*** Source data Section Begins ***
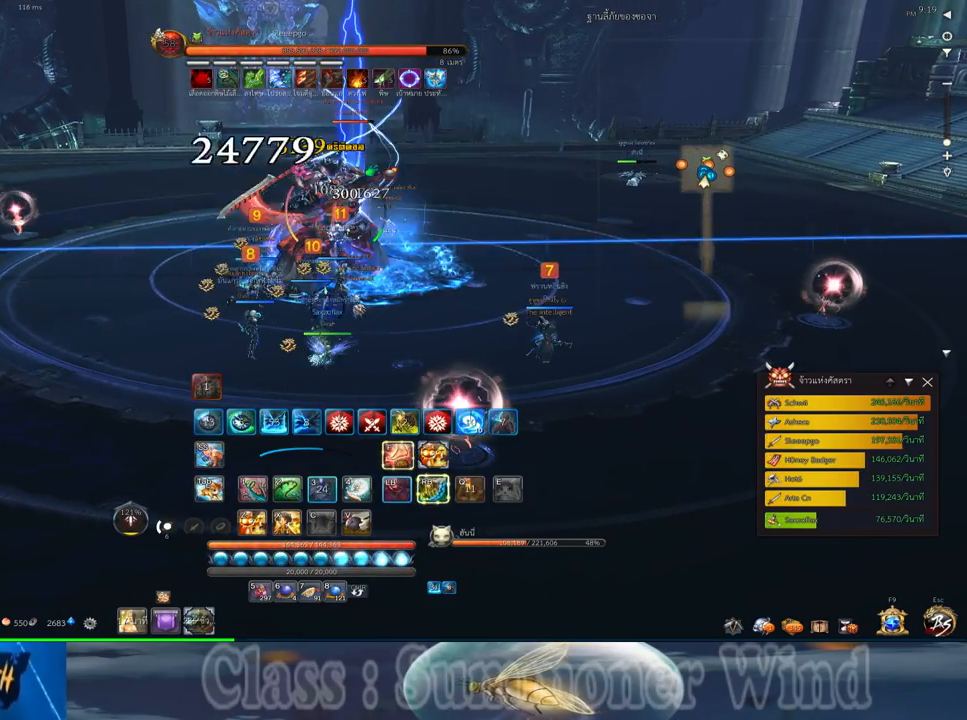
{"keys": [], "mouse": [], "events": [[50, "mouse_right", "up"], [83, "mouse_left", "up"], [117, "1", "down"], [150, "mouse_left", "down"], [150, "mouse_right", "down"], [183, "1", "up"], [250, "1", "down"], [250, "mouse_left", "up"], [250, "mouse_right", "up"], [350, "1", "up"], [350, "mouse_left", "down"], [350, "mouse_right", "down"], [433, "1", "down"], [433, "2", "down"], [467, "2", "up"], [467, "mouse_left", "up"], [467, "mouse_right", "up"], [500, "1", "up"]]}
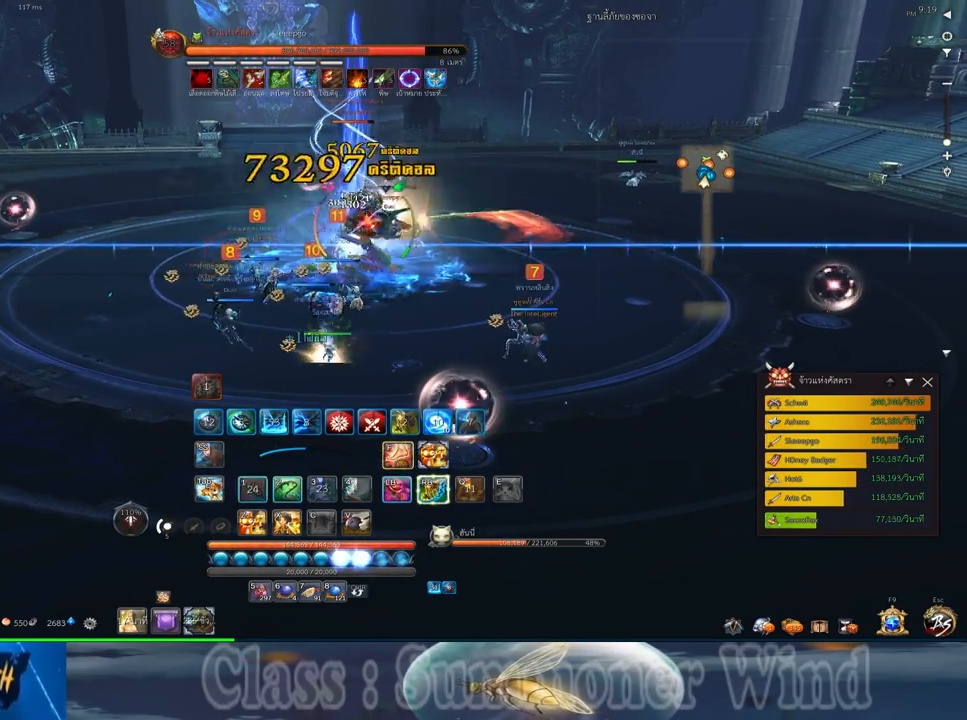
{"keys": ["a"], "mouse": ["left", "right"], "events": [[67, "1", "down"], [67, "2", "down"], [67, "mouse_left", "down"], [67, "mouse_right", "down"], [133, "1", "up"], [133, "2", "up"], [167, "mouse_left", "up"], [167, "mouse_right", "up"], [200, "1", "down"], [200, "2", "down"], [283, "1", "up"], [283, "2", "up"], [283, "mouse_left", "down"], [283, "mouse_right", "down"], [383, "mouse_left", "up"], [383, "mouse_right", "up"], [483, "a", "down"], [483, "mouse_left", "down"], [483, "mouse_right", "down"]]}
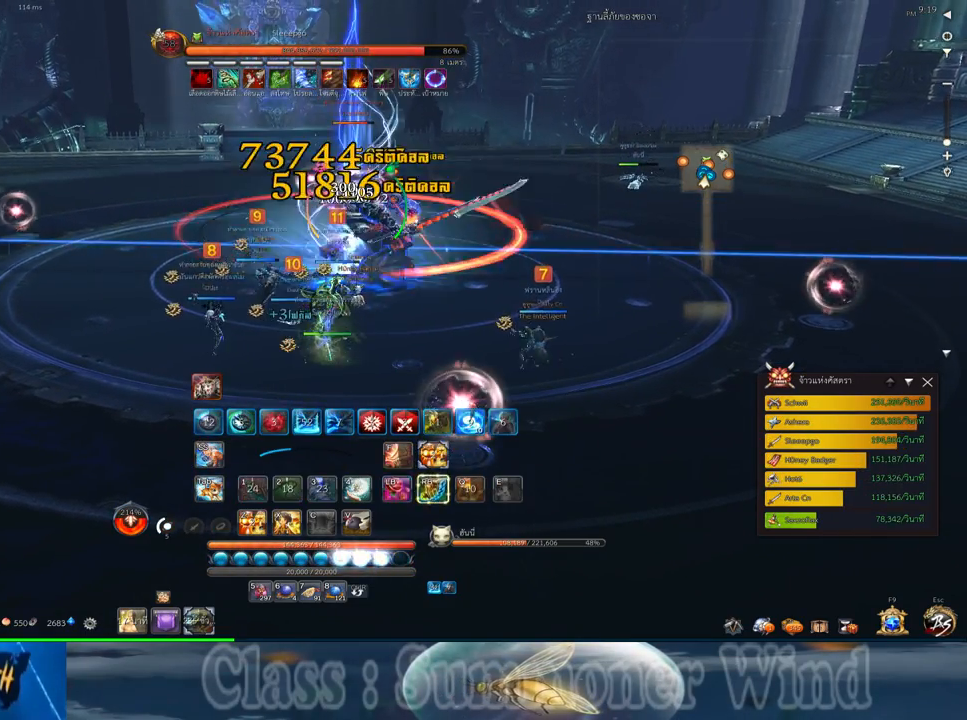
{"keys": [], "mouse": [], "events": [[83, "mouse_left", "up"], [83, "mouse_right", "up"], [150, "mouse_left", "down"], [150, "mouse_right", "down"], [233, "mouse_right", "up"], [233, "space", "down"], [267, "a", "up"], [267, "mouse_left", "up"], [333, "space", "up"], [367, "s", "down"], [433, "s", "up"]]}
*** Source data Section Ends ***
▶ [Exercise requirements] Could you retype each line of the material above exactly, skipping the pictures?

▶ [Your solution]
{"keys": [], "mouse": [], "events": [[50, "mouse_right", "up"], [83, "mouse_left", "up"], [117, "1", "down"], [150, "mouse_left", "down"], [150, "mouse_right", "down"], [183, "1", "up"], [250, "1", "down"], [250, "mouse_left", "up"], [250, "mouse_right", "up"], [350, "1", "up"], [350, "mouse_left", "down"], [350, "mouse_right", "down"], [433, "1", "down"], [433, "2", "down"], [467, "2", "up"], [467, "mouse_left", "up"], [467, "mouse_right", "up"], [500, "1", "up"]]}
{"keys": ["a"], "mouse": ["left", "right"], "events": [[67, "1", "down"], [67, "2", "down"], [67, "mouse_left", "down"], [67, "mouse_right", "down"], [133, "1", "up"], [133, "2", "up"], [167, "mouse_left", "up"], [167, "mouse_right", "up"], [200, "1", "down"], [200, "2", "down"], [283, "1", "up"], [283, "2", "up"], [283, "mouse_left", "down"], [283, "mouse_right", "down"], [383, "mouse_left", "up"], [383, "mouse_right", "up"], [483, "a", "down"], [483, "mouse_left", "down"], [483, "mouse_right", "down"]]}
{"keys": [], "mouse": [], "events": [[83, "mouse_left", "up"], [83, "mouse_right", "up"], [150, "mouse_left", "down"], [150, "mouse_right", "down"], [233, "mouse_right", "up"], [233, "space", "down"], [267, "a", "up"], [267, "mouse_left", "up"], [333, "space", "up"], [367, "s", "down"], [433, "s", "up"]]}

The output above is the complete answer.